Carbonyl sulfide

Carbonyl sulfide (COS) is naturally produced by oceans (from the photodegradation of dissolved organic sulfur compounds), volcanic activity, biomass burning, wetlands, and plant metabolism, making it the dominant sulfur-containing trace gas in the global atmosphere with a background concentration of about 500 parts per trillion. [1] It is also produced industrially as a byproduct in the Claus sulfur recovery process (used in oil refineries), in the production of sodium viscose rayon (cellulose xanthate process), and in the synthesis of agricultural chemicals including thiocarbamate herbicides. COS was discovered in 1841 by Claude-Louis Berthollet and is structurally analogous to carbon dioxide (replacing one oxygen with sulfur). In the stratosphere, COS serves as a reservoir that slowly oxidizes to sulfate aerosols, contributing to the stratospheric aerosol layer. [2] The hazardous nature of COS was established through industrial incidents and research: the compound is metabolized in the body to carbon disulfide (CS₂) and hydrogen sulfide (H₂S), inheriting the neurotoxic properties of both. CS₂ damages the myelin sheath of peripheral nerves (peripheral neuropathy) and has effects on the central nervous system. The NIOSH REL is 1 ppm and the OSHA PEL is 200 ppm (though this older limit is widely considered inadequate). [3]

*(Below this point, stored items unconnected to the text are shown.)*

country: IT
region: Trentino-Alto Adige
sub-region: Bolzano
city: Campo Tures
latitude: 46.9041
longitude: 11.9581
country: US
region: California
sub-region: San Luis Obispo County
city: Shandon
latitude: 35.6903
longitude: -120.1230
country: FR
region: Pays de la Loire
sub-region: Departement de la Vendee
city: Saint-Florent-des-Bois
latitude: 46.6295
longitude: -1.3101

Petroleum refinery workers, particularly those working around sulfur recovery units and hydrotreating equipment, face occupational inhalation exposure. Rayon manufacturing workers using the viscose process are another significant occupational group. Agricultural chemical workers synthesizing COS-derived thiocarbamates are exposed. The general public has very low background exposures from ambient air that are not considered health-relevant.

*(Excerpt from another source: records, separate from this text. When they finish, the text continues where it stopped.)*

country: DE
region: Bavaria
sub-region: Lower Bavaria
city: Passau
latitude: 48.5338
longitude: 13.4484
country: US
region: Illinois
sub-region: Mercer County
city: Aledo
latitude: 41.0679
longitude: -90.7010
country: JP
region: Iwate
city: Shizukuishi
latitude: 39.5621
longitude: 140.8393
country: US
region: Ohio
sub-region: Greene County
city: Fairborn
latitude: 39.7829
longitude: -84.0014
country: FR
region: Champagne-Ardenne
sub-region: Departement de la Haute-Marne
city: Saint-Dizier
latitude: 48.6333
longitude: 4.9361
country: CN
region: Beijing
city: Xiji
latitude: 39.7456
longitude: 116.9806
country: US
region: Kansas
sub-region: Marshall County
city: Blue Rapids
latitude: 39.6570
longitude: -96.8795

COS toxicity mirrors that of carbon disulfide — it causes peripheral neuropathy (damage to the nerves of the extremities, causing numbness and weakness), central nervous system effects (at high acute doses: dizziness, headache, loss of consciousness), and cardiac effects. [3] Chronic low-level occupational exposure to CS₂ (and by extension COS) is associated with coronary heart disease and neuropsychiatric effects in occupational medicine literature. H₂S generated from COS metabolism contributes additional acute toxicity (inhibiting cytochrome c oxidase, similar to cyanide). Hydrogen sulfide has an IDLH of only 50 ppm.

Oil refinery workers in sulfur recovery and hydroprocessing operations, viscose rayon production workers, and agricultural chemical manufacturing workers are most at risk. Emergency responders to COS release incidents face severe acute exposure risk.

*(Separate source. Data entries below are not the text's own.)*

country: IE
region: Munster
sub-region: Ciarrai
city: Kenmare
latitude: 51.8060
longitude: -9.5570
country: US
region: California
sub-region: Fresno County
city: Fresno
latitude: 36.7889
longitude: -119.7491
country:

1. Refineries must use continuous gas monitoring for H₂S and COS in work areas with potential release; calibrated instruments for both gases are necessary. 2. Work permits and respiratory protection (supplied-air or SCBA) for any entry into potentially COS/H₂S contaminated spaces. 3. Regular neurology assessments (nerve conduction velocity) for workers with chronic COS exposure. 4. Train all workers on the distinctive rotten-egg odor of H₂S and the 'olfactory fatigue' problem — the ability to detect H₂S by smell disappears at concentrations above about 100 ppm, just as toxicity is escalating. 5. COS itself has a threshold smell; do not rely on sensory detection as a safety measure.